Have you ever been infected like that? I was in 2001 with Code Red, in a perfectly updated Windows 2000 based network. The lessons learned helped me to get to know what I'm doing if I want to use unsupported software in parts of the internet. The thing is it can be done with a reasonable hope of success. Reversing polio, not really.

BTW, I'm hiding KB2976978 (still can do it) as I write this. If I can't block any update I don't like I'm not interested in your product. Life's too short for this kind of BS.

Except this "vaccine" really does cause autism, or the digital equivalent thereof.

Oh, and the doctor administers it by sneaking into your kid's bedroom with a needle in the middle of the night, coming in through a window if you locked the front door.

Other than that, yeah, perfect analogy.

It may not be Microsoft's right to decide when or how to patch your computer but from a public health point of view, sane policies already dictate mandatory vaccination. Perhaps you would be happier with the government enforcing mandatory patching to be able to connect to the internet?

If software updates/upgrades can be cleanly separated into security fix vs new features/removal of old features, then I think it may be reasonable for governments to enforce mandatory patching.

Unfortunately, software doesn't work like that. It's hard (if not completely impossible) to separate security from feature updates.

You'll likely need to cherry pick git commits and build the software yourself. I don't know of any sane person who would spend the time to do that.

The main issue is that MS is forcing full updates not only security updates, you won't like it if your computer can't boot or for some reason MS changed the GUI,broke something you depended on.

There are legitimate cases where you need to avoid an update, if you remember a month ago when the meltdown/specter patches were pushed out some PCs did not boot, if you have your scenario where everyone is forced to update then people with affected hardware can't rollback because the update will be forced again on them, the PC would be unusable until a new update fixes the bug.

Similar bugs with non booting PCs, display drivers not working, other hardware not working, performance loses happened many times after updates, so you need to allow the rollback functionality to work.

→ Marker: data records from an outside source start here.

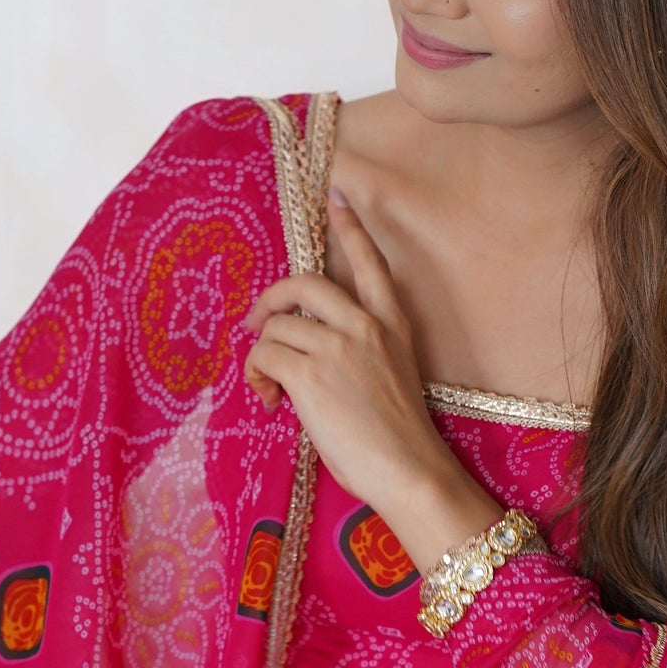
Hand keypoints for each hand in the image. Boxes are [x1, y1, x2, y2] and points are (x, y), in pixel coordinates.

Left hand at [243, 191, 502, 573]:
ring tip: (271, 388)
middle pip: (303, 284)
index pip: (371, 264)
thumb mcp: (387, 381)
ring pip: (275, 326)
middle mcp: (365, 326)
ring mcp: (338, 346)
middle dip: (271, 299)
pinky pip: (264, 356)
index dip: (351, 228)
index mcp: (392, 326)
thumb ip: (351, 356)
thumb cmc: (399, 441)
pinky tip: (271, 401)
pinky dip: (257, 376)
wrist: (410, 471)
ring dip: (261, 355)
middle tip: (256, 325)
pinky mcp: (311, 372)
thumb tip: (302, 362)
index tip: (337, 195)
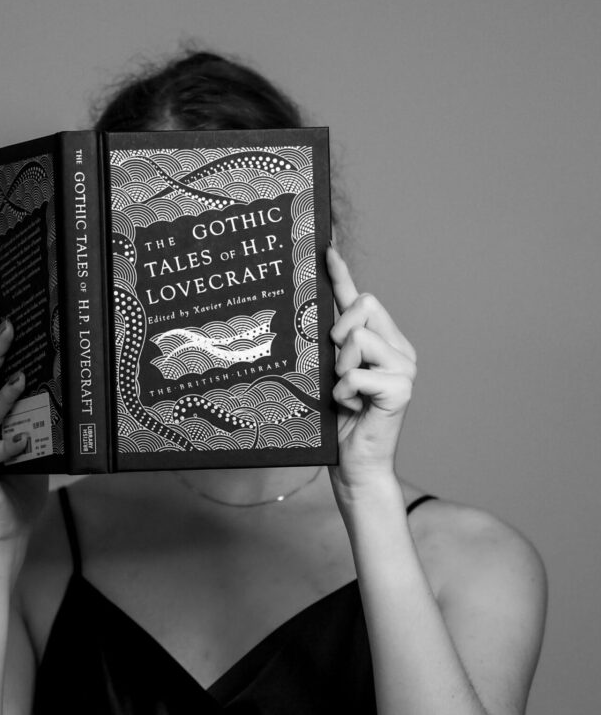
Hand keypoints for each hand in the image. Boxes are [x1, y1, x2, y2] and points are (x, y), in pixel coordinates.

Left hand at [325, 244, 416, 498]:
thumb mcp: (328, 374)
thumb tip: (309, 311)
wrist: (354, 466)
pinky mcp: (402, 388)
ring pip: (359, 337)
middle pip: (364, 305)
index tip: (325, 248)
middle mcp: (398, 349)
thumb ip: (329, 345)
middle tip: (337, 365)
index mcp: (382, 342)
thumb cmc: (337, 423)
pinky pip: (358, 373)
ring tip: (345, 394)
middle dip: (340, 330)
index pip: (359, 300)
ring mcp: (405, 367)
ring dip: (341, 368)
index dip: (341, 274)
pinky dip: (345, 392)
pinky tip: (351, 408)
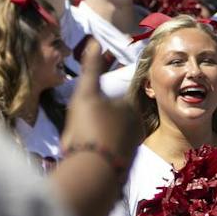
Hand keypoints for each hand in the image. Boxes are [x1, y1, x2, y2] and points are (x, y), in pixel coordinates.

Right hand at [60, 40, 141, 170]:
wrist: (93, 174)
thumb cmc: (89, 128)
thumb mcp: (86, 93)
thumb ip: (91, 68)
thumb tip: (94, 42)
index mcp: (131, 107)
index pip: (118, 94)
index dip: (98, 100)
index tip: (86, 110)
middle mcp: (137, 127)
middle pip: (114, 117)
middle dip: (97, 120)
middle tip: (80, 127)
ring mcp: (132, 148)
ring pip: (112, 136)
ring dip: (98, 137)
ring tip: (81, 142)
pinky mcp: (124, 166)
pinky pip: (110, 154)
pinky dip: (99, 153)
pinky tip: (87, 157)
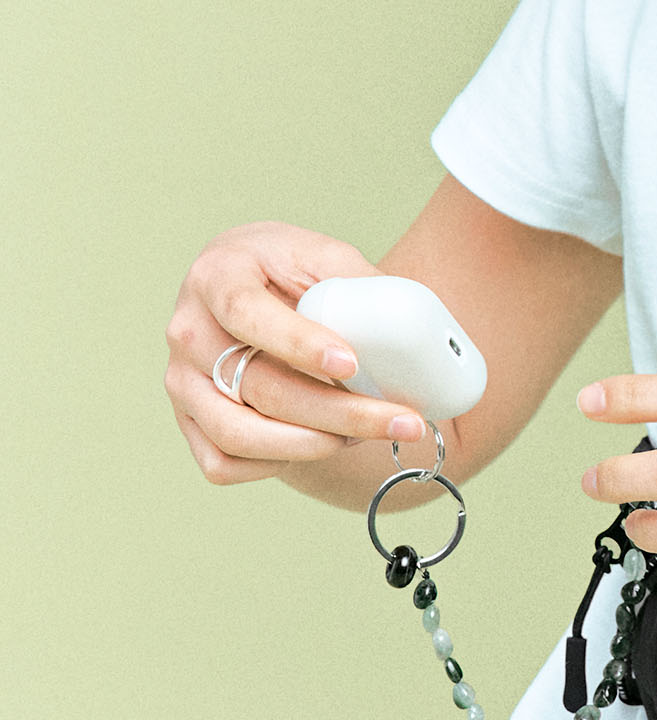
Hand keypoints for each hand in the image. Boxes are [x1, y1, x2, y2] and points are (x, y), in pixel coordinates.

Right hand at [164, 221, 428, 484]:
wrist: (244, 282)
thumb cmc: (285, 268)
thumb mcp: (322, 256)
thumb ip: (358, 285)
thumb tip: (411, 331)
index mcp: (217, 277)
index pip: (246, 314)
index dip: (297, 343)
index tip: (351, 363)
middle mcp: (188, 332)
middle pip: (257, 386)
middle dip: (339, 412)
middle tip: (402, 422)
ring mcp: (182, 382)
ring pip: (238, 434)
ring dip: (313, 444)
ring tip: (365, 435)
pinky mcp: (189, 420)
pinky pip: (223, 463)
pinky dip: (276, 463)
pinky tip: (321, 443)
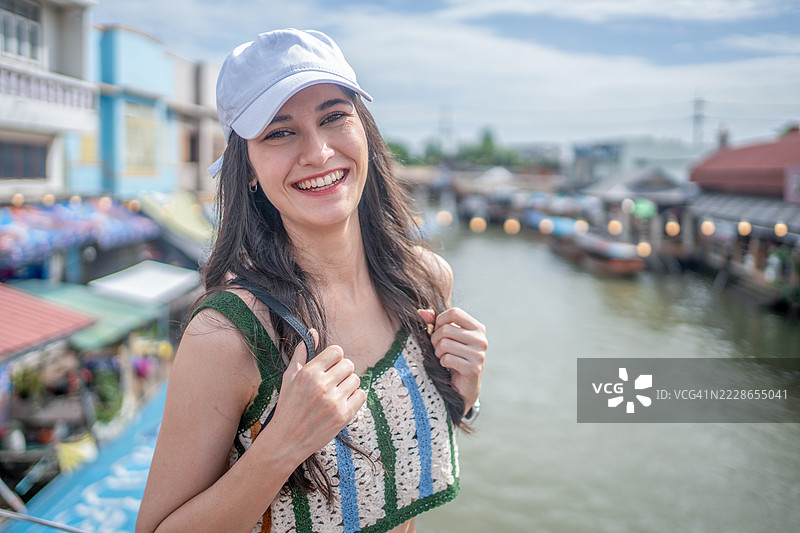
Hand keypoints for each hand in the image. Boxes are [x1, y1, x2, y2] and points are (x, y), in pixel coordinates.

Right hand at [267, 330, 366, 461]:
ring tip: (336, 394)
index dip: (335, 358)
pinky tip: (342, 403)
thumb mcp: (289, 378)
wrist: (286, 441)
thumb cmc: (287, 408)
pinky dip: (354, 398)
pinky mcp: (343, 416)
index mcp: (308, 373)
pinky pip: (361, 396)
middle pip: (349, 364)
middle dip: (343, 371)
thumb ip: (302, 353)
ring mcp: (333, 401)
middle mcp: (322, 385)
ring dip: (349, 385)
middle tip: (334, 382)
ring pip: (356, 380)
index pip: (337, 351)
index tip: (330, 367)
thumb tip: (313, 332)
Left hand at [417, 308, 486, 413]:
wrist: (464, 385)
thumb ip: (434, 322)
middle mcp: (481, 340)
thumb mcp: (445, 337)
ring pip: (445, 344)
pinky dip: (442, 362)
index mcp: (477, 328)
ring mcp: (479, 355)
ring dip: (438, 352)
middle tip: (439, 348)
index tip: (438, 330)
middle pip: (446, 330)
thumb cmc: (453, 356)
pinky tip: (448, 366)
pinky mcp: (473, 369)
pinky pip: (447, 359)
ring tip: (443, 357)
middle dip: (436, 340)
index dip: (440, 320)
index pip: (455, 312)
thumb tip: (421, 312)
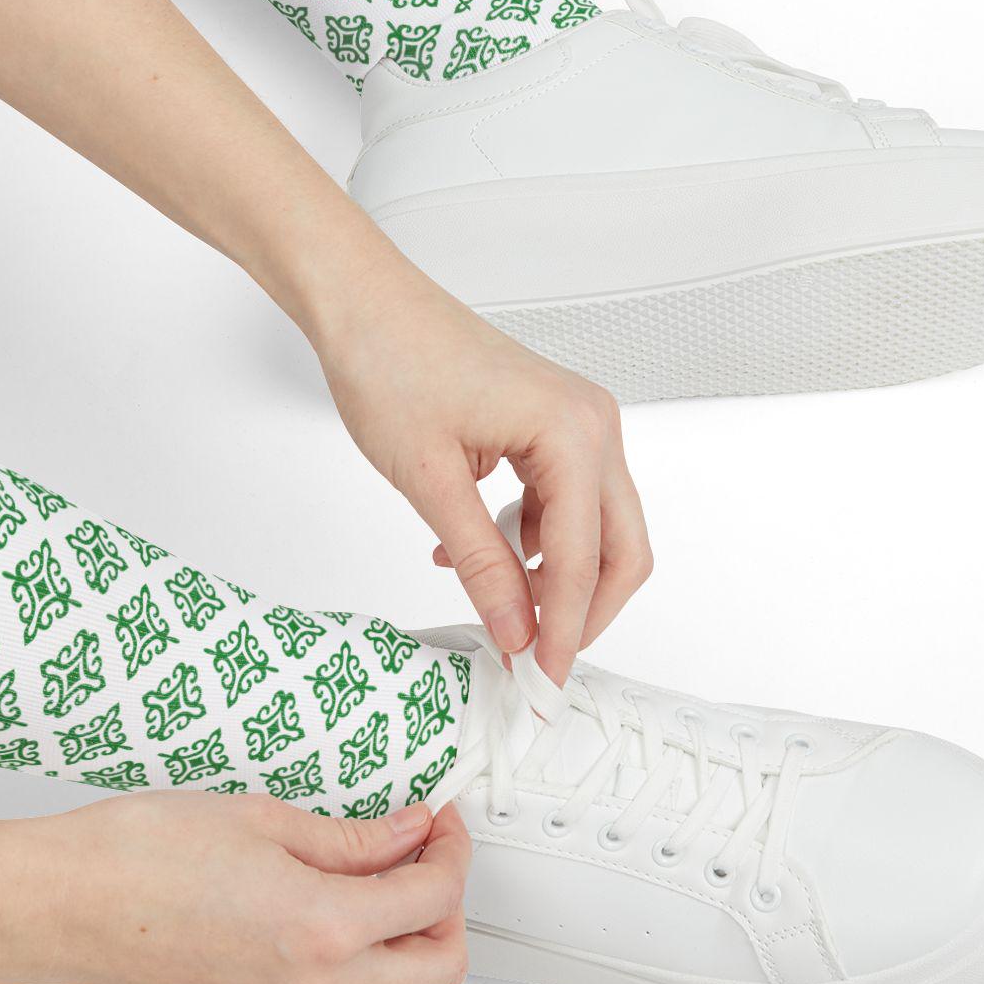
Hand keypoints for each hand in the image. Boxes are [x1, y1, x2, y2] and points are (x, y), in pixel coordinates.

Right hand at [0, 793, 470, 983]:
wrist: (68, 902)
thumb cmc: (141, 853)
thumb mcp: (263, 818)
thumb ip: (352, 838)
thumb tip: (409, 834)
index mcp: (323, 923)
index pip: (433, 895)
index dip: (449, 848)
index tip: (436, 824)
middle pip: (439, 969)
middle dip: (448, 910)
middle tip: (423, 864)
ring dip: (424, 982)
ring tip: (402, 931)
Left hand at [312, 272, 651, 681]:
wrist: (363, 301)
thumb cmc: (389, 363)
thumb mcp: (430, 481)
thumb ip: (481, 564)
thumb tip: (516, 632)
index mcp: (572, 433)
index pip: (584, 559)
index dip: (562, 631)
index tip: (539, 682)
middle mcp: (592, 423)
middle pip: (621, 547)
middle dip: (583, 611)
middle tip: (537, 661)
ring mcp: (577, 420)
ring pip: (596, 527)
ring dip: (554, 575)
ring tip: (494, 604)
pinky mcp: (552, 423)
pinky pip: (565, 499)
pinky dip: (533, 539)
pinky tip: (476, 551)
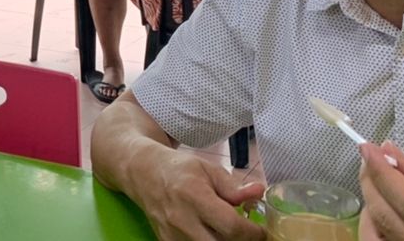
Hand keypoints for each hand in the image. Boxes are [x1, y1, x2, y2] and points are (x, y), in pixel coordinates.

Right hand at [134, 151, 265, 240]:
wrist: (143, 173)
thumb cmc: (179, 169)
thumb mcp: (207, 169)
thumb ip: (233, 186)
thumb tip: (259, 192)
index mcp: (194, 196)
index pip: (232, 226)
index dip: (253, 233)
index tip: (260, 229)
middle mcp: (181, 219)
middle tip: (247, 234)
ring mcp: (172, 235)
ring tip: (227, 231)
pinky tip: (211, 233)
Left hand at [360, 141, 403, 239]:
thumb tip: (391, 154)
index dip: (383, 173)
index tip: (369, 149)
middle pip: (386, 216)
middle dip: (372, 181)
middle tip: (372, 157)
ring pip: (374, 233)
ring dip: (371, 203)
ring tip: (382, 182)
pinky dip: (373, 223)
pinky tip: (384, 207)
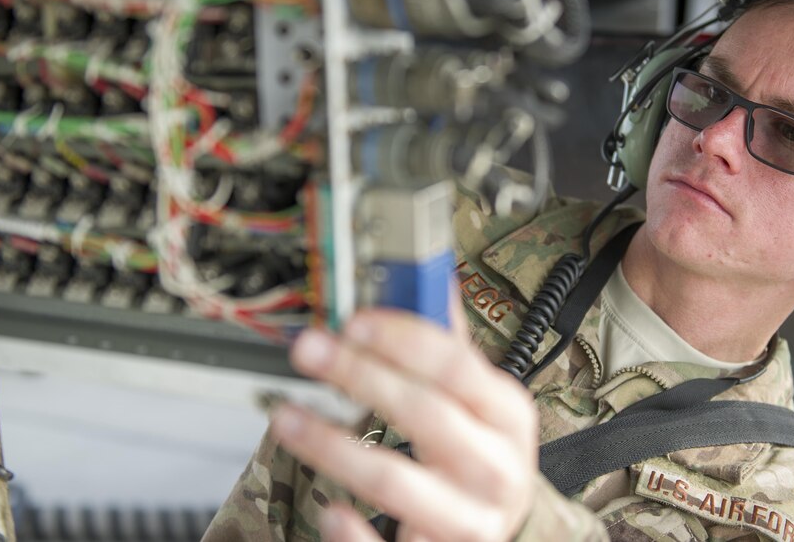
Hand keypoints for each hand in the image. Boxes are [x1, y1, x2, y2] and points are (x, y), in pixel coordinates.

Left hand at [270, 296, 538, 540]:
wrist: (497, 532)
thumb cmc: (483, 455)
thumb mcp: (482, 400)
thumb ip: (451, 345)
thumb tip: (430, 278)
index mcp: (507, 415)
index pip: (456, 367)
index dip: (402, 339)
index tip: (353, 321)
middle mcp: (494, 467)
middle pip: (425, 414)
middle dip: (361, 376)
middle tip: (309, 351)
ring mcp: (468, 518)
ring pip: (395, 481)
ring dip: (333, 446)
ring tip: (285, 417)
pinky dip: (353, 533)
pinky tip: (327, 509)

A solution that would help in this case is implemented in some major linux distributions where you can chose to install only the security updates, this means more work for Microsoft but if Red Hat and others can spend the time to backport security fixes to the Linux kernel then MS should be able to do the same. I am aware of the downsides of this, but enterprise customers should ask for the security fixes only and not for all the eye candy changes and if enterprise get this special security fixes then the other users should have the option to get them too, paid customers should not be forced to run on bleeding edge.

The very idea of banning unapproved OS's on a public network seems very at odds with the spirit of the open source community.

I think you are conflating "internet" with "open source community". There is no relation. We are talking about the public internet and what we need to do to maintain it.

There may be no formal relation between internet and open source, but open source ethos seems pretty key to the HN community as a whole. It is part of why we come to this site in the first place.